The biggest problem I see with approaches that prevent use of 'anewarray' is 
that they violate our uniform bytecode design, which is crucial to 
specialization. That is: how do I allocate a flat array of T in something like 
ArrayList? I can't be calling arbitrary factory methods depending on T.

There's also a problem of exactly what these array factory methods are supposed 
to do. Sure, we can blame the author if they choose to leak garbage data 
through the factory. But... what are they going to put in the array, if not 
garbage data? This is really more of a Bucket #2 solution, where there exists 
some reasonable default to fill the array with.

> I think it would help if we had a clear sense as to what proportion of 
> inline-types we think will have this "bad default" problem. Last year when we 
> discussed null-default inline types the thinking was that about 75% of the 
> motivation for null-defaults was migrating VBC, 20% for security, 5% for "I 
> want null in my value set.". My assumption is that the vast majority of 
> inline-types will not be migrated types, they will be new types. If this is 
> correct then it would appear that the default value problem is really a 
> problem for a minority of inline-types. 
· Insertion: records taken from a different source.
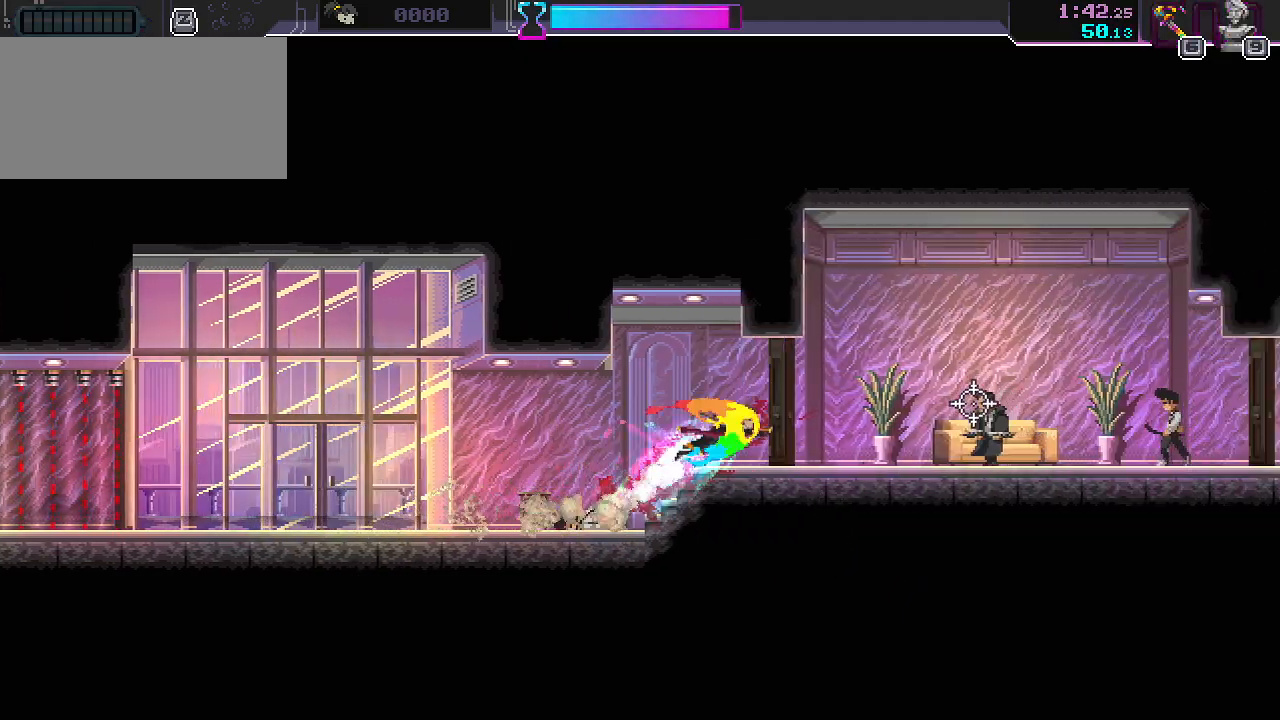
{"keys": ["d", "space"], "mouse": [], "events": [[133, "mouse_left", "up"], [317, "mouse_left", "down"], [450, "mouse_left", "up"], [467, "space", "down"]]}
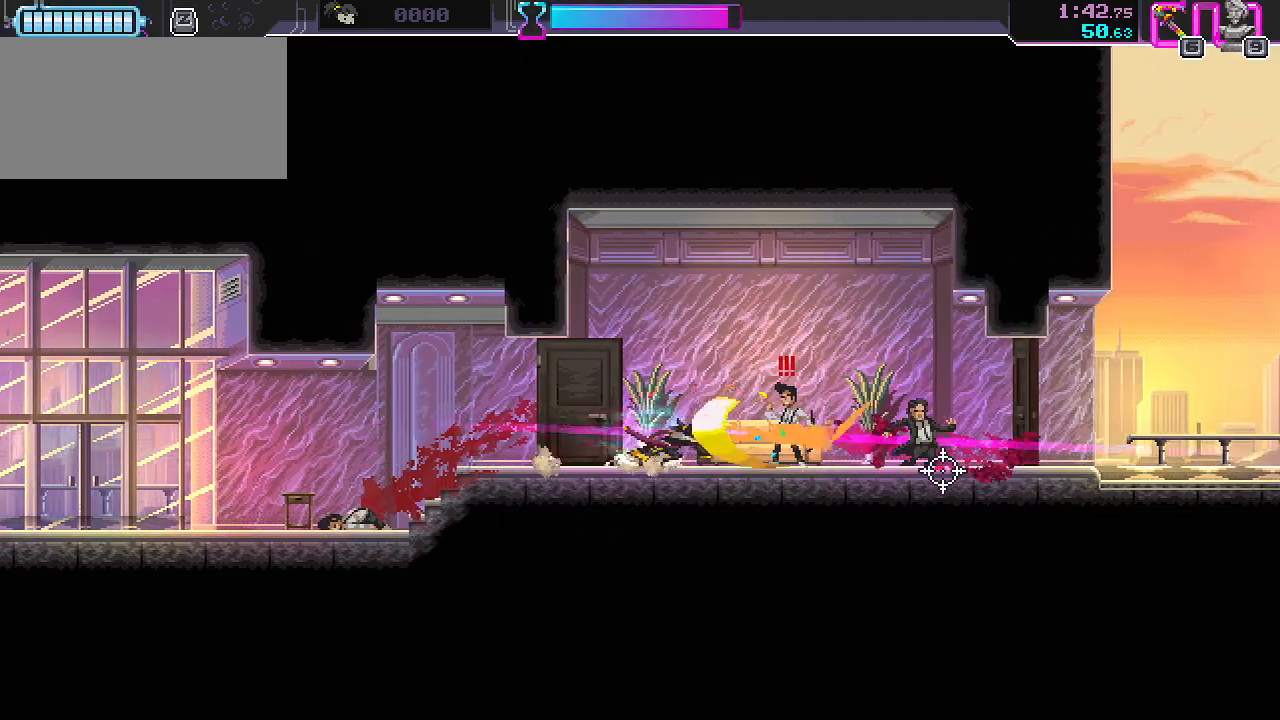
{"keys": ["a", "s", "space"], "mouse": [], "events": [[100, "space", "up"], [267, "mouse_left", "down"], [283, "d", "up"], [383, "mouse_left", "up"], [383, "mouse_right", "down"], [417, "space", "down"], [433, "a", "down"], [467, "mouse_right", "up"], [467, "s", "down"]]}
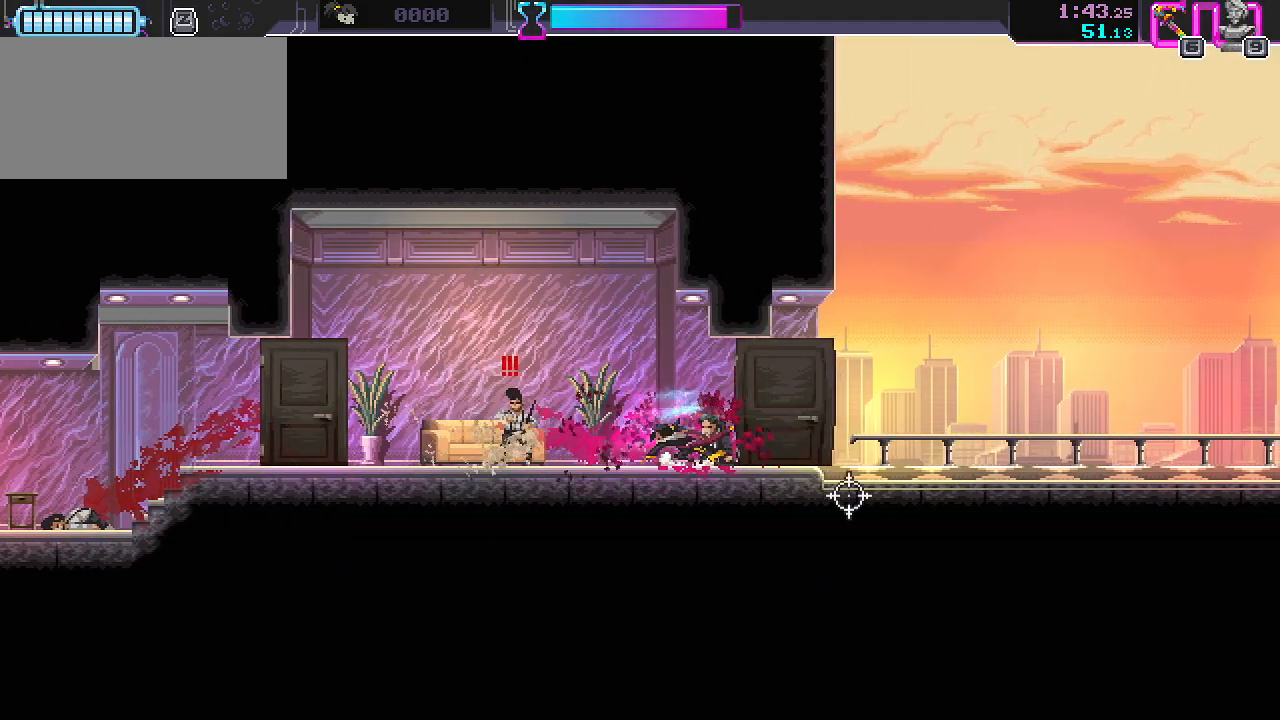
{"keys": ["s"], "mouse": [], "events": [[17, "space", "up"], [150, "mouse_left", "down"], [167, "a", "up"], [167, "s", "up"], [267, "a", "down"], [267, "mouse_left", "up"], [267, "s", "down"], [400, "a", "up"]]}
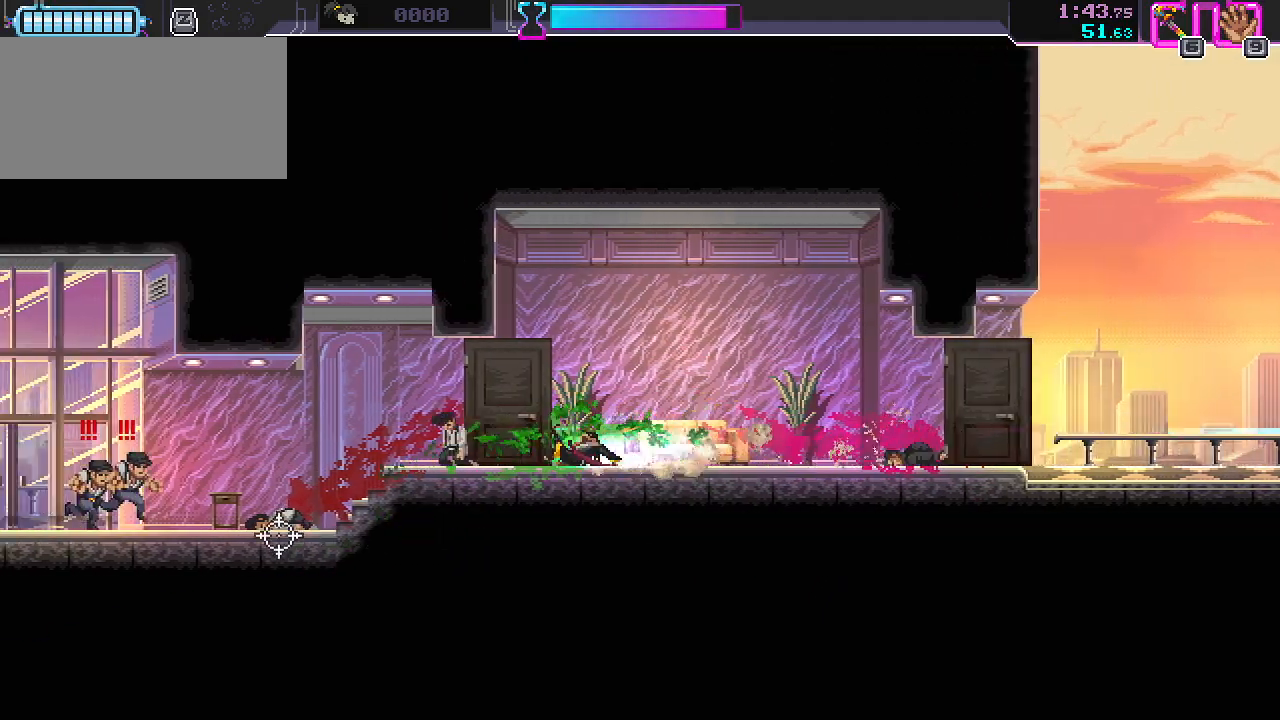
{"keys": [], "mouse": ["left"], "events": [[183, "a", "down"], [300, "a", "up"], [333, "s", "up"], [450, "mouse_left", "down"]]}
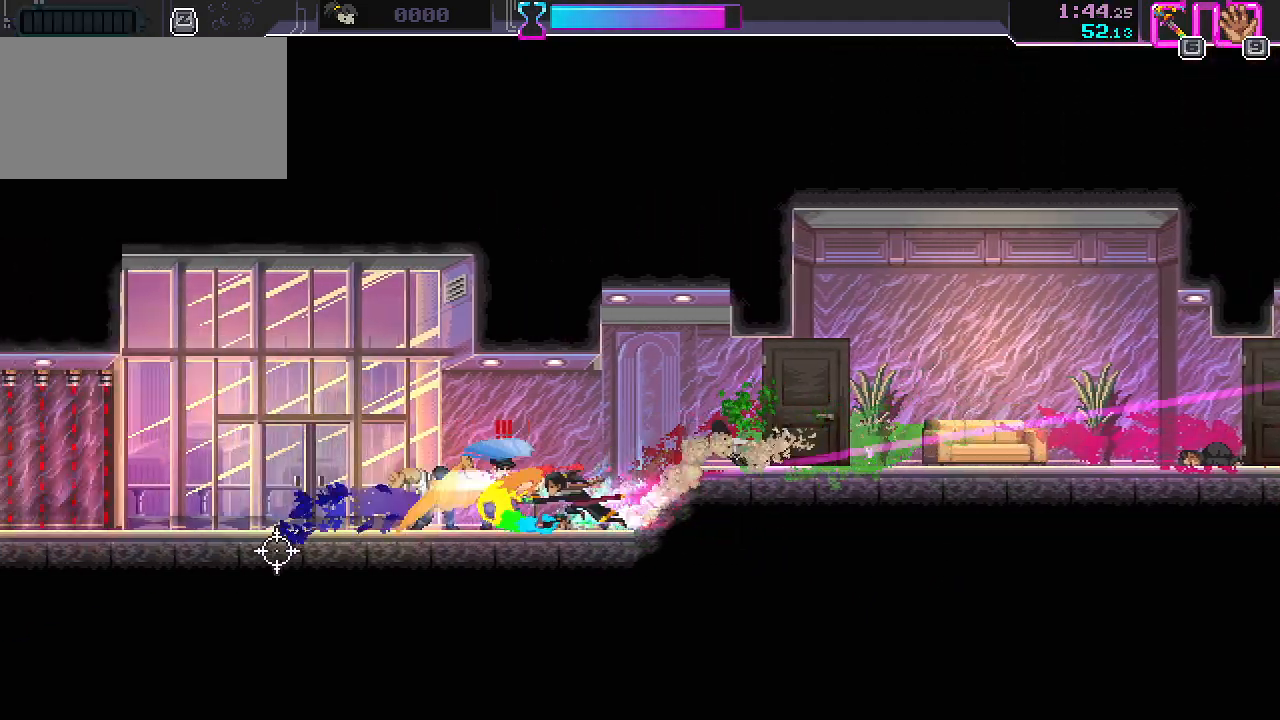
{"keys": ["a", "s", "shift"], "mouse": [], "events": [[33, "a", "down"], [33, "s", "down"], [50, "mouse_left", "up"], [167, "a", "up"], [467, "a", "down"], [483, "shift", "down"]]}
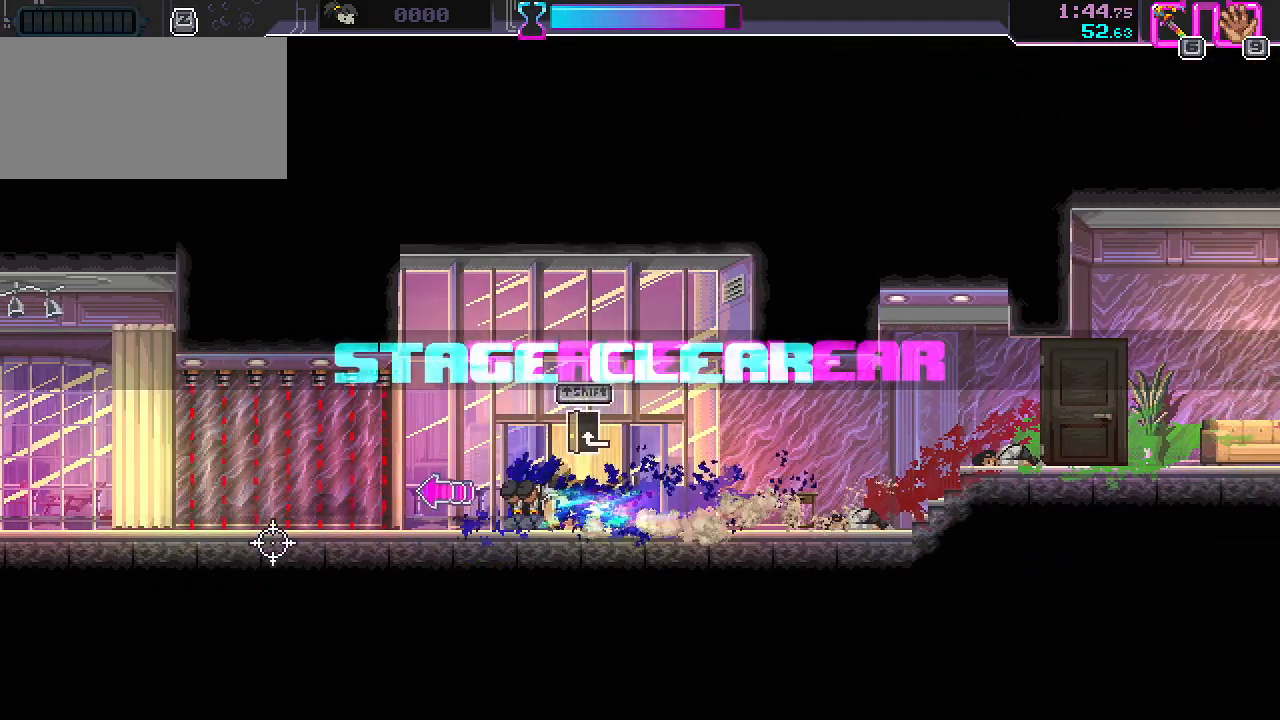
{"keys": ["s"], "mouse": [], "events": [[83, "shift", "up"], [100, "a", "up"], [350, "a", "down"], [433, "a", "up"]]}
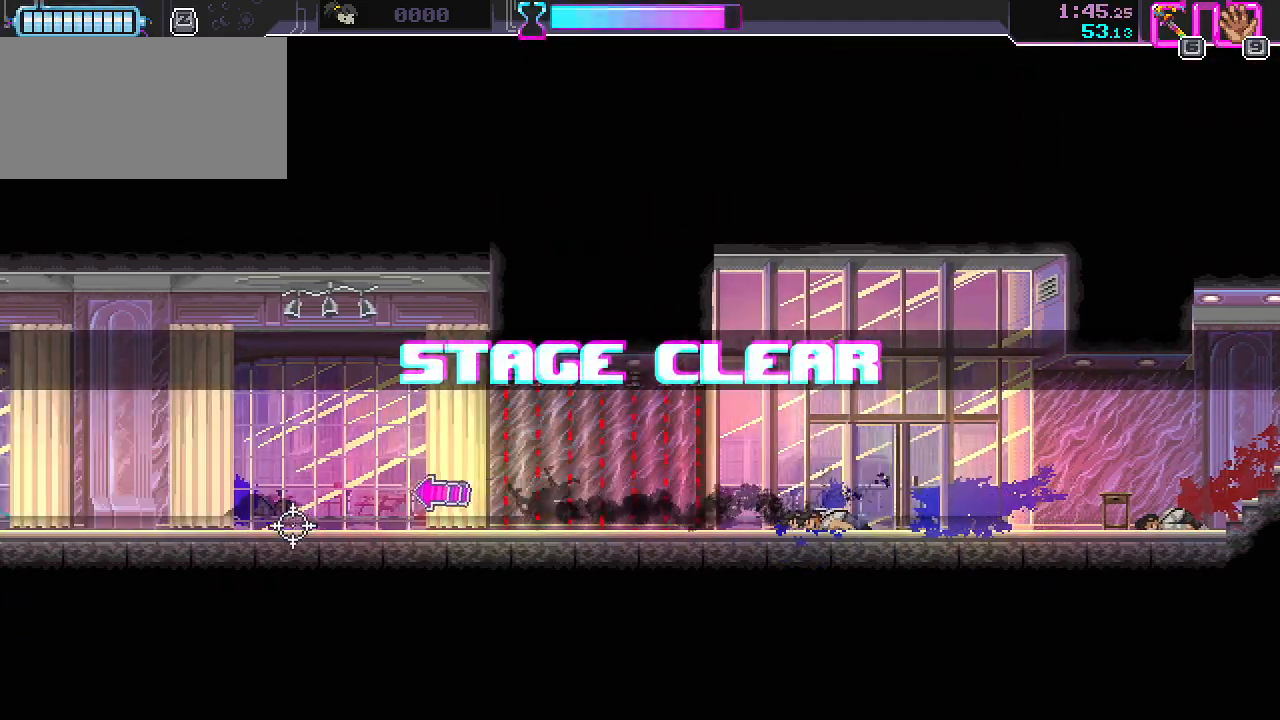
{"keys": ["s"], "mouse": [], "events": [[233, "a", "down"], [300, "a", "up"]]}
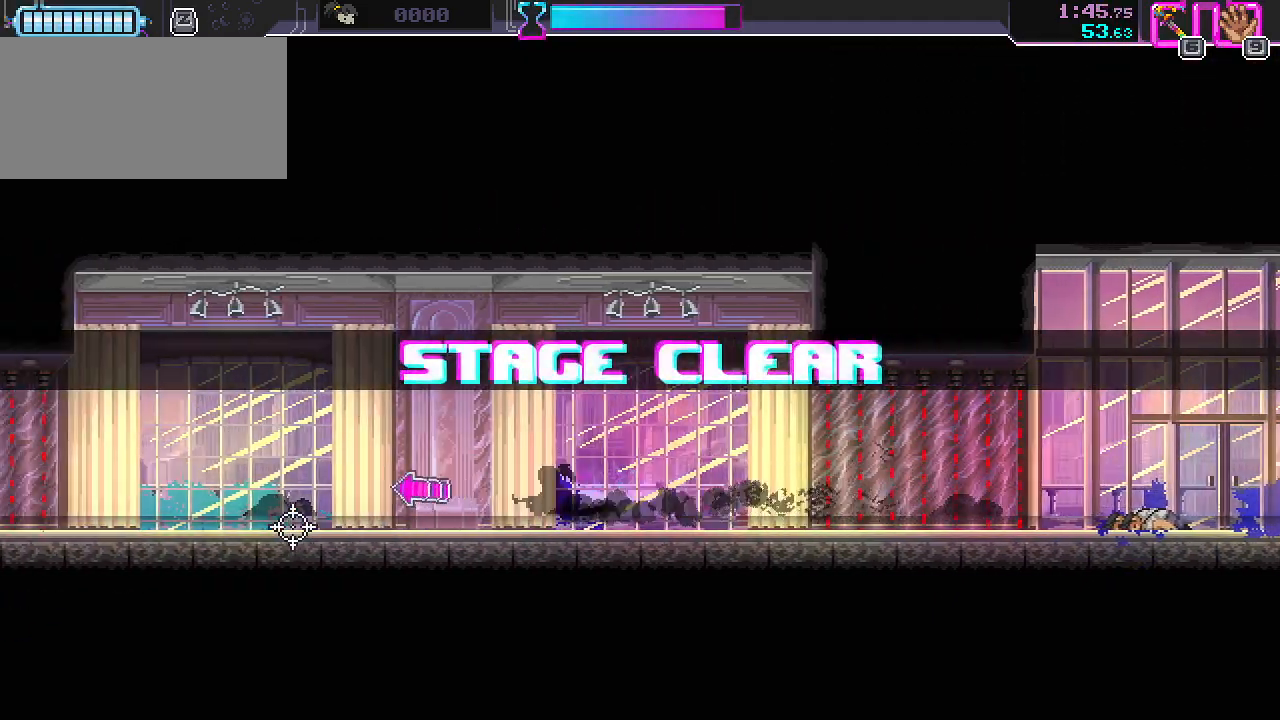
{"keys": ["a", "s"], "mouse": [], "events": [[117, "a", "down"], [183, "a", "up"], [483, "a", "down"]]}
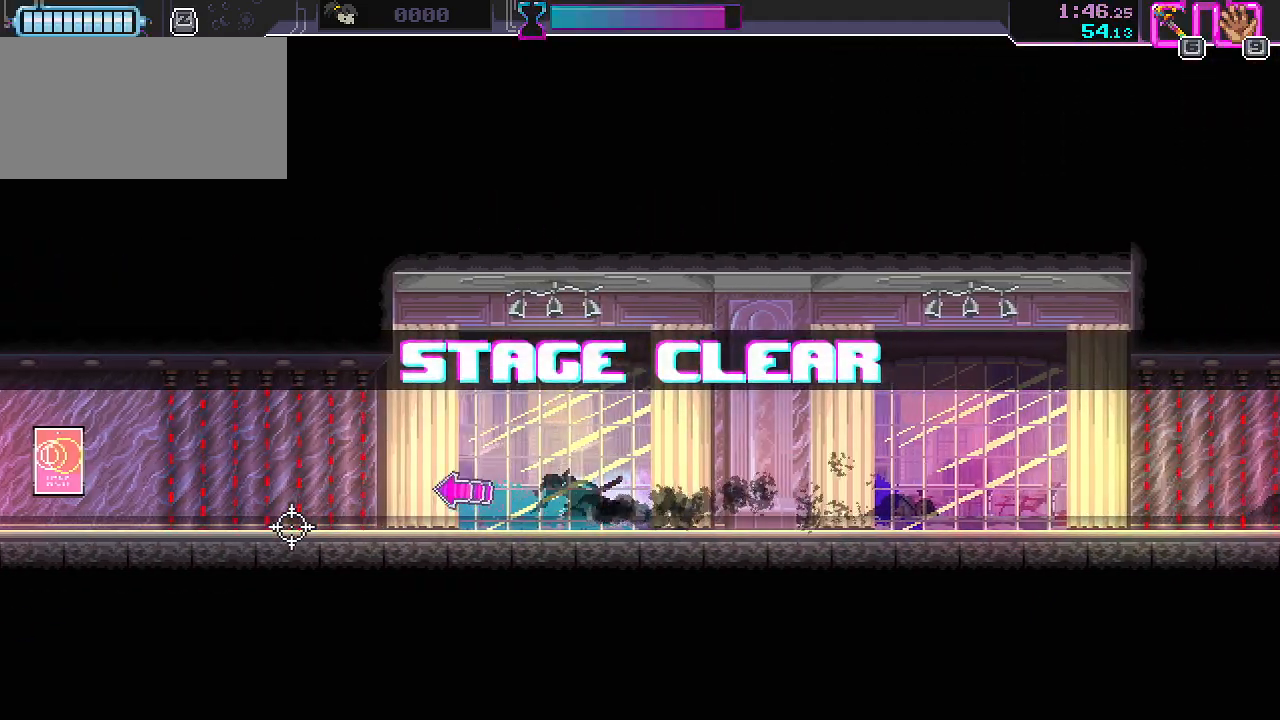
{"keys": ["s"], "mouse": [], "events": [[50, "a", "up"], [367, "a", "down"], [450, "a", "up"]]}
My two cents: this is not about migrated vs. new types. This is about what's 
being modeled. A certain subset of inline classes will model some sort of 
numeric quantity with a natural "zero" value. Many others—I'd predict more than 
50%, though it will depend a lot on how accommodating we are to these use 
cases—will represent non-numeric data without any "zero" analog. These will 
often wrap non-null references (strings, for example).

(Challenge: can we think of any use cases for inline classes that have a 
natural all-zeros default value *other than* a numeric zero, a singleton with 
no fields, or the equivalent of Optional.empty()? Maybe a collection of boolean 
flags? Once you've got references, it's pretty unusual to expect them to be 
null.)

Within the subset that doesn't have a good default, it's often the case that 
the class has limited exposure, and some programmers might happily trade safety 
guarantees for performance, knowing they can trust all clients (or if there's a 
bug, they'll catch it in testing). So maybe they'll be fine with the all-zeros 
default story. But any class that belongs to a public API, or even that has 
significant non-public exposure, is going to want to be confident that it's 
operating on valid data.

> I would argue that the costs should be limited to types that want to opt-in 
> to not expose their default value or un-initialized value.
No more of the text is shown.